The patients included in the present study had primary or secondary endothelial decompensation, with the latter involving stromal edema. Stromal edema results in a sense of reduced VA that is not distressing, sometimes including photophobia, a feeling of being veiled, and halos around bright lights. In advanced stages, bubbles appear beneath the epithelial layer, occasionally with pain, tearing, blepharospasm, and even rupture. Surgery significantly improved all the subgroups explored by the questionnaire, except for general health, ability to drive, mental health, color vision, and peripheral vision. These results corroborate those recently published by Puri et al (35), who used the VF-14 questionnaire and also reported improved QoL among patients older than 65 years who had undergone DSAEK. In terms of evaluating general health, systemic diseases and comorbidities can affect the NEI-VFQ-25 score. To limit this effect, study subgroups should be set up to take nonocular disease into account. However, the small sample size of the current study did not permit this. Even for patients with related ophthalmic disorders, the number of patients limited the creation of subgroups. No significant difference in preoperative versus postoperative driving ability was observed in the current study. Of note, there was a small number of patients in the study group who were drivers (n = 5), most likely owing to the age of the patients and the presence of general disorders that make driving difficult. Color and peripheral vision are not greatly affected by endothelial decompensation, which explains why no significant differences in these aspects were seen before versus after surgery.
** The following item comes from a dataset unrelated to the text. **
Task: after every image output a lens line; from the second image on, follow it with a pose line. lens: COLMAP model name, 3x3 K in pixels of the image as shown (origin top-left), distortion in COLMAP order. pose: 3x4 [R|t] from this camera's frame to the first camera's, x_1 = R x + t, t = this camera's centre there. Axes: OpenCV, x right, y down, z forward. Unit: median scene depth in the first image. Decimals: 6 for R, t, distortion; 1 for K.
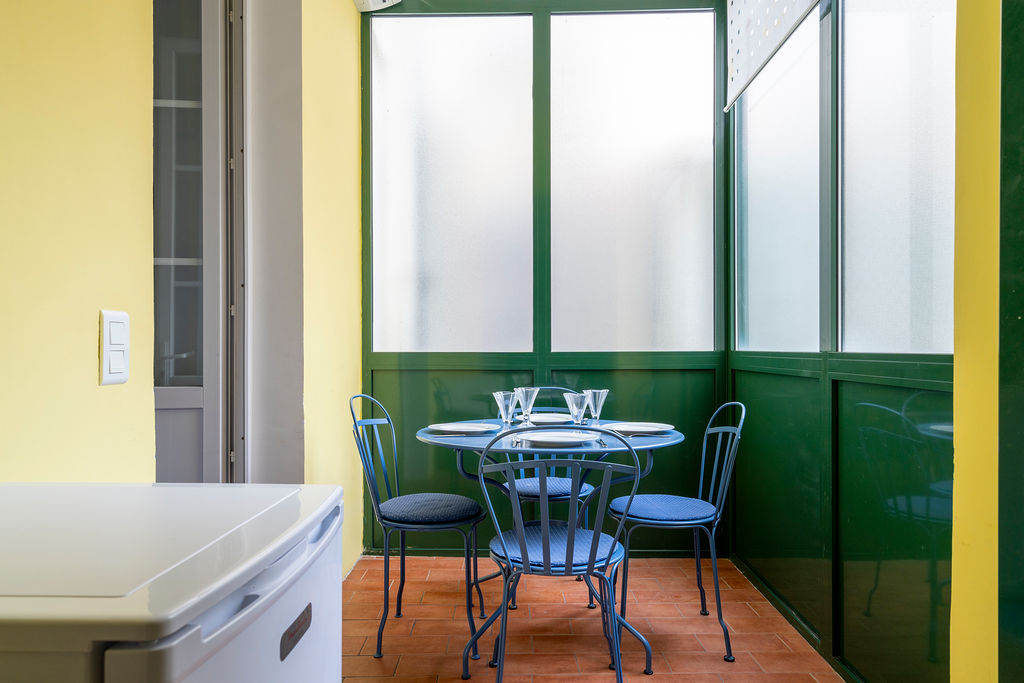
lens RADIAL K [[637.6, 0, 512.0], [0, 637.6, 341.5], [0, 0, 1]] dist [0.003336, -0.000199]
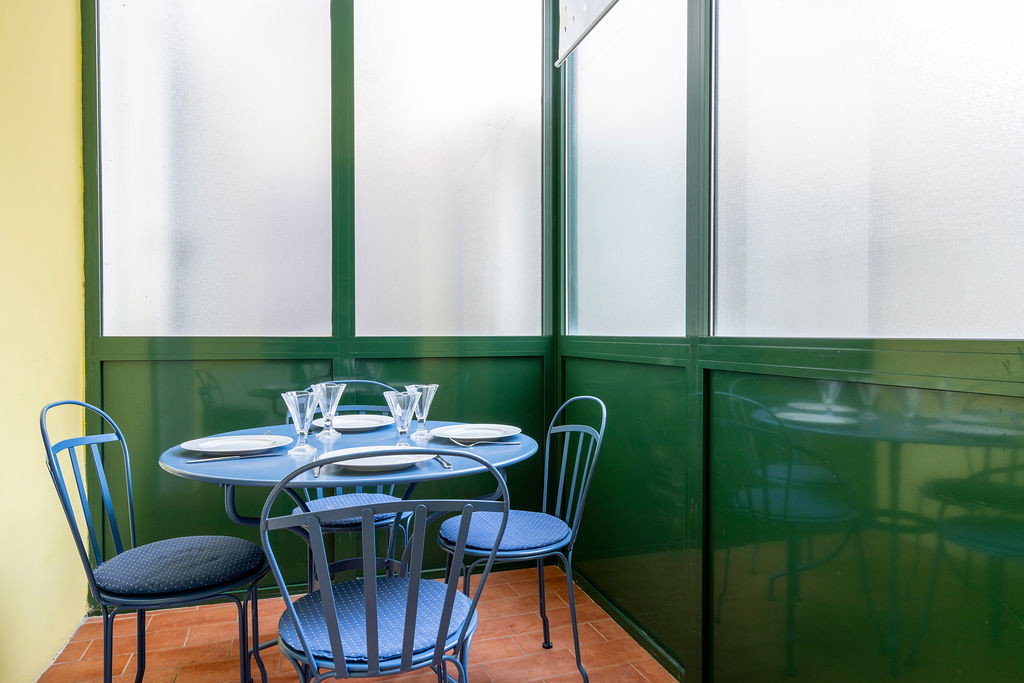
lens RADIAL K [[637.6, 0, 512.0], [0, 637.6, 341.5], [0, 0, 1]] dist [0.003336, -0.000199]
pose [[0.947349, -0.001029, 0.320202, -0.012701], [-0.006087, 0.999756, 0.021219, 0.005497], [-0.320146, -0.022051, 0.947112, 0.223211]]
Over the last decade, DSAEK, UT DSAEK, and DMEK have become accepted treatments for endothelial decompensation. Findings from the current study show that eyes treated with this intervention experience significant improvement in VA, exhibit restored corneal clarity, and have increased corneal HOA. However, these aberrations show weak correlation with the significant gain in VA seen postoperatively. Descemet stripping automated endothelial keratoplasty, UT DSAEK, and DMEK also appear to significantly improve vision-related QoL in patients with advanced endothelial dysfunction.
Footnotes
Financial support: No financial support was received for this submission.
Conflict of interest: None of the authors has conflict of interest with this submission.